Although 'unique opportunity' missed, Cyprus plan remains on table, Annan says
United Nations Secretary-General Kofi Annan says in a new report released today that his plan to enable a united Cyprus to join the European Union remains on the table but that he will not undertake any new initiatives to reach a deal until he sees that the political will necessary for a successful outcome exists.
"I have already indicated publicly that I do not believe that such an opportunity will occur any time soon. I do believe, however, that it would be a great step backward if the plan as such were to simply wither away," the Secretary-General says in a report to the Security Council on his more than three-year mission of good offices in Cyprus, referring to a comprehensive settlement plan first put forward late last year.
Last month, the Secretary-General met with the Greek Cypriot leader, Tassos Papadopoulos, and the Turkish Cypriot leader, Rauf Denktash, in The Hague in a failed last-minute bid to gain their approval of his proposals, which would have led to the holding of separate and simultaneous referenda in time for a reunited Cyprus to sign the EU Treaty of Accession on 16 April.
In his analysis of what he described as a "unique opportunity" missed, the Secretary-General says Mr. Denktash "bears prime responsibility" for the failure of this latest UN effort to resolve the decades-long problem. "Except for a very few instances, Mr. Denktash by and large declined to engage in negotiation on the basis of give and take," he writes. "This greatly complicated my efforts to accommodate not only the legitimate concerns of principle but also the concrete and practical interests of the Turkish Cypriots."
However, Mr. Annan also notes the failure of the Greek Cypriot leadership to explain to the public that the choice was not between "a compromise along the lines of a plan that I put forward and a better one, but between that and no settlement at all."
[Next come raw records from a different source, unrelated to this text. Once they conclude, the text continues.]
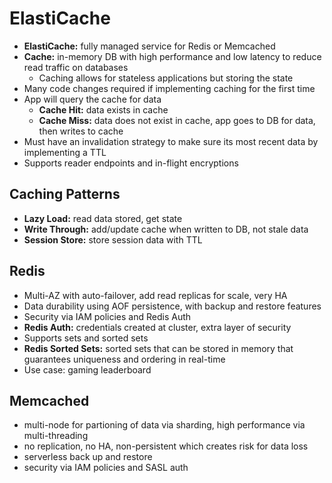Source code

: # ElastiCache
- **ElastiCache:** fully managed service for Redis or Memcached
- **Cache:** in-memory DB with high performance and low latency to reduce read traffic on databases
    - Caching allows for stateless applications but storing the state
- Many code changes required if implementing caching for the first time
- App will query the cache for data
    - **Cache Hit:** data exists in cache
    - **Cache Miss:** data does not exist in cache, app goes to DB for data, then writes to cache
- Must have an invalidation strategy to make sure its most recent data by implementing a TTL
- Supports reader endpoints and in-flight encryptions

## Caching Patterns
- **Lazy Load:** read data stored, get state
- **Write Through:** add/update cache when written to DB, not stale data
- **Session Store:** store session data with TTL

## Redis
- Multi-AZ with auto-failover, add read replicas for scale, very HA
- Data durability using AOF persistence, with backup and restore features
- Security via IAM policies and Redis Auth
- **Redis Auth:** credentials created at cluster, extra layer of security
- Supports sets and sorted sets
- **Redis Sorted Sets:** sorted sets that can be stored in memory that guarantees uniqueness and ordering in real-time
- Use case: gaming leaderboard

## Memcached
- multi-node for partioning of data via sharding, high performance via multi-threading
- no replication, no HA, non-persistent which creates risk for data loss
- serverless back up and restore
- security via IAM policies and SASL auth
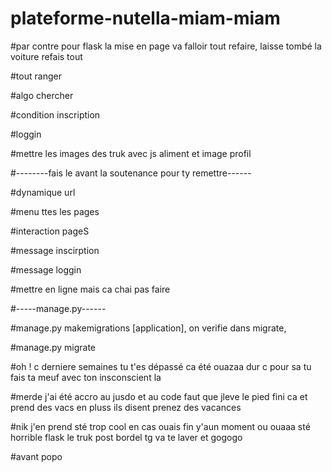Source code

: # plateforme-nutella-miam-miam

#par contre pour flask la mise en page va falloir tout refaire, laisse tombé la voiture refais tout

#tout ranger

#algo chercher

#condition inscription

#loggin

#mettre les images des truk avec js aliment et image profil



#--------fais le avant la soutenance pour ty remettre------

#dynamique url

#menu ttes les pages

#interaction pageS

#message inscirption

#message loggin

#mettre en ligne mais ca chai pas faire



#-----manage.py------

#manage.py makemigrations [application], on verifie dans migrate, 

#manage.py migrate

#oh ! c derniere semaines tu t'es dépassé ca été ouazaa dur c pour sa tu fais ta meuf avec ton insconscient la

#merde j'ai été accro au jusdo et au code faut que jleve le pied fini ca et prend des vacs en pluss ils disent prenez des vacances 

#nik j'en prend sté trop cool en cas ouais fin y'aun moment ou ouaaa sté horrible flask le truk post bordel tg va te laver et gogogo 

#avant popo
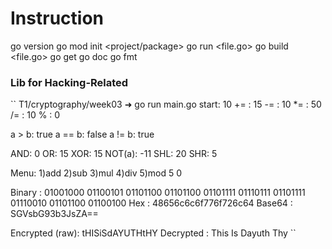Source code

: # Instruction

go version
go mod init <project/package>
go run <file.go>
go build <file.go>
go get <add package>
go doc <package information and details>
go fmt <format code>

### Lib for Hacking-Related

``
T1/cryptography/week03 ➜ go run main.go 
start: 10
+= : 15
-= : 10
*= : 50
/= : 10
%  : 0

a > b: true
a == b: false
a != b: true

AND: 0  OR: 15  XOR: 15  NOT(a): -11
SHL: 20  SHR: 5

Menu: 1)add 2)sub 3)mul 4)div 5)mod
5
0

Binary : 01001000 01100101 01101100 01101100 01101111 01110111 01101111 01110010 01101100 01100100
Hex    : 48656c6c6f776f726c64
Base64 : SGVsbG93b3JsZA==

Encrypted (raw): tHISiSdAYUTHtHY
Decrypted       : This Is Dayuth Thy
``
One of the obstacles to solving the Cyprus problem has been the perception on both sides that this was a zero-sum game, the Secretary-General observes. "I am strongly convinced that, had it been accepted, my proposal would have created a win-win situation," he says. "I am equally, and sadly, convinced that while the current outcome in the short term my be a greater setback for some than for others, ultimately all are losers in the failure of the recent effort. It is in the interests of all - Greek Cypriots, Turkish Cypriots, Greece and Turkey - that there should be a settlement of the Cyprus problem."